SECURITIES AND EXCHANGE COMMISSION

Washington, D.C. 20549

 

FORM 8-K

 

CURRENT REPORT

 

Pursuant to Section 13 or 15(d) of the Securities Exchange Act of 1934

 

Date of Report (Date of earliest event reported) September 3, 2025

 

Unusual Machines, Inc.

(Exact name of registrant as specified in its charter)

 

Nevada   001-41961   66-0927642
(State or other jurisdiction   (Commission   (IRS Employer
of incorporation)   File Number)   Identification No.)

 

4677 L B McLeod Rd, Suite J    
Orlando, FL   32811
(Address of principal executive offices)   (Zip Code)

 

Registrant’s telephone number, including area code: (720) 323-8983

 

N/A

(Former name or former address, if changed since last report.)

 

Written communications pursuant to Rule 425 under the Securities Act (17 CFR 230.425)
   
Soliciting material pursuant to Rule 14a-12 under the Exchange Act (17 CFR 240.14a-12)
   
Pre-commencement communications pursuant to Rule 14d-2(b) under the Exchange Act (17 CFR 240.14d-2(b))
   
Pre-commencement communications pursuant to Rule 13e-4(c) under the Exchange Act (17 CFR 240.13e-4(c))

 

Securities registered pursuant to Section 12(b) of the Act:

 

Title of Each Class Trading Symbol(s) Name of Each Exchange on
Which Registered
Common Stock, $0.01 UMAC NYSE American

 

Indicate by check mark whether the registrant is an emerging growth company as defined in Rule 405 of the Securities Act of 1933 (§230.405 of this chapter) or Rule 12b-2 of the Securities Exchange Act of 1934 (§240.12b-2 of this chapter).

 

Emerging growth company

 

If an emerging growth company, indicate by check mark if the registrant has elected not to use the extended transition period for complying with any new or revised financial accounting standards provided pursuant to Section 13(a) of the Exchange Act.

 

 

 

   

 

 

Item 2.01 Completion of Acquisition or Disposition of Assets.

 

As of September 3, 2025 (“the Closing Date”), Unusual Machines, Inc. (the “Company”) acquired 100% of the capital stock of Rotor Lab Pty Ltd, an Australian company (“Rotor Lab”) from its existing shareholders Andrew Robert Simpson (“Simpson”) and Vella Hardjadinata Corporation Pty Ltd ACN 655 787 367 as a trustee for Vella Hardjadinata Family Trust (“VHC”), (collectively the “Sellers”) in exchange for 656,642 shares of the Company’s common stock, calculated in accordance with the terms of the Agreement (the “Initial Consideration”), plus Earnout Consideration (as defined in the Agreement) of up to $3,000,000 worth of shares of common stock.

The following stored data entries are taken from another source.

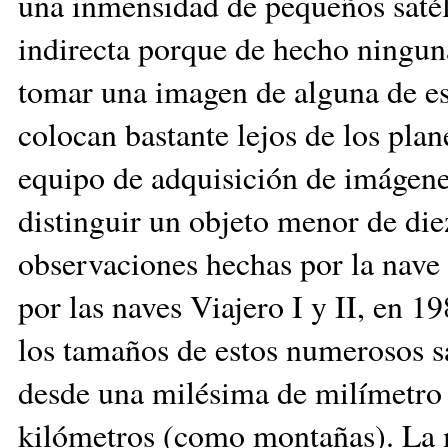
una inmensidad de pequeños satél
indirecta porque de hecho ningun
tomar una imagen de alguna de est
colocan bastante lejos de los plane
equipo de adquisición de imágenes
distinguir un objeto menor de die
observaciones hechas por la nave
por las naves Viajero I y II, en 1
los tamaños de estos numerosos sa
desde una milésima de milímetro 
kilómetros (como montañas). La m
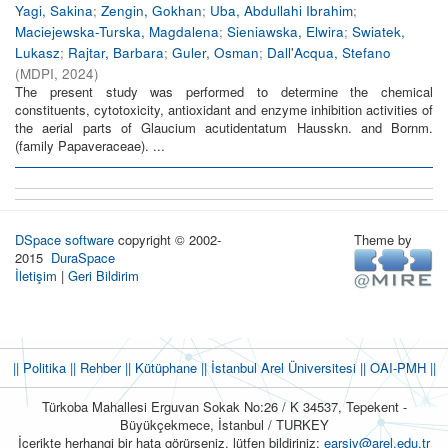
Yagi, Sakina
;
Zengin, Gokhan
;
Uba, Abdullahi Ibrahim
;
Maciejewska-Turska, Magdalena
;
Sieniawska, Elwira
;
Swiatek,
Lukasz
;
Rajtar, Barbara
;
Guler, Osman
;
Dall'Acqua, Stefano
(
MDPI
,
2024
)
The present study was performed to determine the chemical
constituents, cytotoxicity, antioxidant and enzyme inhibition activities of
the aerial parts of Glaucium acutidentatum Hausskn. and Bornm.
(family Papaveraceae). ...
DSpace software
copyright © 2002-
Theme by
2015
DuraSpace
İletişim
|
Geri Bildirim
|| Politika
|| Rehber
|| Kütüphane
|| İstanbul Arel Üniversitesi ||
OAI-PMH ||
Türkoba Mahallesi Erguvan Sokak No:26 / K 34537, Tepekent -
Büyükçekmece, İstanbul / TURKEY
İçerikte herhangi bir hata görürseniz, lütfen bildiriniz:
earsiv@arel.edu.tr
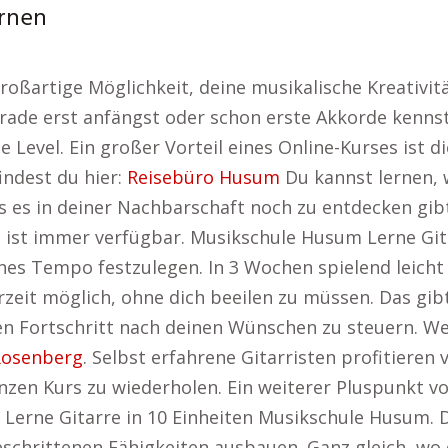
ernen
 großartige Möglichkeit, deine musikalische Kreativi
rade erst anfängst oder schon erste Akkorde kennst 
 Level. Ein großer Vorteil eines Online-Kurses ist die
indest du hier:
Reisebüro Husum
Du kannst lernen, 
s es in deiner Nachbarschaft noch zu entdecken gib
 ist immer verfügbar. Musikschule Husum Lerne Gitar
igenes Tempo festzulegen. In 3 Wochen spielend leic
rzeit möglich, ohne dich beeilen zu müssen. Das gibt
n Fortschritt nach deinen Wünschen zu steuern. W
Rosenberg
. Selbst erfahrene Gitarristen profitieren 
zen Kurs zu wiederholen. Ein weiterer Pluspunkt von
Lerne Gitarre in 10 Einheiten Musikschule Husum. 
eschrittenen Fähigkeiten ausbauen. Ganz gleich, wo d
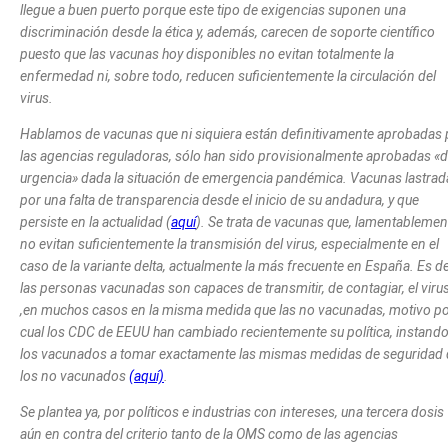
llegue a buen puerto porque este tipo de exigencias suponen una
discriminación desde la ética y, además, carecen de soporte científico
puesto que las vacunas hoy disponibles no evitan totalmente la
enfermedad ni, sobre todo, reducen suficientemente la circulación del
virus.
Hablamos de vacunas que ni siquiera están definitivamente aprobadas 
las agencias reguladoras, sólo han sido provisionalmente aprobadas «
urgencia» dada la situación de emergencia pandémica. Vacunas lastrad
por una falta de transparencia desde el inicio de su andadura, y que
persiste en la actualidad (
aquí
). Se trata de vacunas que, lamentablemen
no evitan suficientemente la transmisión del virus, especialmente en el
caso de la variante delta, actualmente la más frecuente en España. Es de
las personas vacunadas son capaces de transmitir, de contagiar, el viru
,en muchos casos en la misma medida que las no vacunadas, motivo po
cual los CDC de EEUU han cambiado recientemente su política, instando
los vacunados a tomar exactamente las mismas medidas de seguridad
los no vacunados
(aquí)
.
Se plantea ya, por políticos e industrias con intereses, una tercera dosis
aún en contra del criterio tanto de la OMS como de las agencias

The Company and Rotor Lab had previously entered into a Share purchase agreement dated June 12, 2025, as amended (the “Purchase Agreement”). The Purchase Agreement contained, among other terms, the terms and conditions required to consummate the acquisitions and contained customary representations and warranties.

 

On the Closing Date, the Company issued the Sellers the Initial Consideration. As agreed in the Purchase Agreement, for one year following the Closing Date, a total of 131,328 shares of the Initial Consideration for the Sellers will be subject to possible forfeiture in the event of a breach of representations and warranties and indemnification.

 

In accord with the Purchase Agreement, the Initial Consideration was issued to the Company’s effective shelf Registration Statement on Form S-3 (Registration Statement No. 333-286413) filed with the Securities and Exchange Commission (the “SEC”) and declared effective by the SEC on April 21, 2025, and a Prospectus Supplement filed with the SEC dated September 2, 2025.

 

Rotor Lab will continue as a wholly-owned subsidiary of the Company and will be used as an engineering hub for motor design and prototyping, complementing the Company’s U.S. manufacturing operations. The sellers have agreed to be bound by two-year non-compete periods following the Closing Date The foregoing description of the Agreement is a summary only and is qualified in its entirety by the full text of the Agreement, which is filed as Exhibit 10.1 and incorporated by reference herein.

 

 

Item 7.01 Regulation FD Disclosure

 

On September 4, 2025, the Company issued a press release announcing that it had consummated the acquisition described in Item 2.01 of this Current Report. The Company’s press release is filed as Exhibit 99.1.

 

The information in this Item 7.01 (including Exhibit 99.1) shall not be deemed “filed” for purposes of Section 18 of the Securities Exchange Act of 1934 (the “Exchange Act”) or otherwise subject to the liabilities under such section, and shall not be deemed to be incorporated by reference into any filing of the Company under the Securities Act of 1933 or the Exchange Act.

 

Item 9.01 Financial Statements and Exhibits.

 

(d) Exhibits

 

Exhibit No.   Exhibit
10.1   Rotor Lab Pty Ltd Share Purchase Agreement, dated June 12, 2025*
99.1   Press Release dated September 4, 2025, regarding the Company entering into the Share Purchase Agreement
104   Cover Page Interactive Data File (embedded within the Inline XBRL document)

 

 

*Previously filed an Exhibit 10.1 to the Company’s 8-K report, filed June 13, 2025 (File No. 333-270519).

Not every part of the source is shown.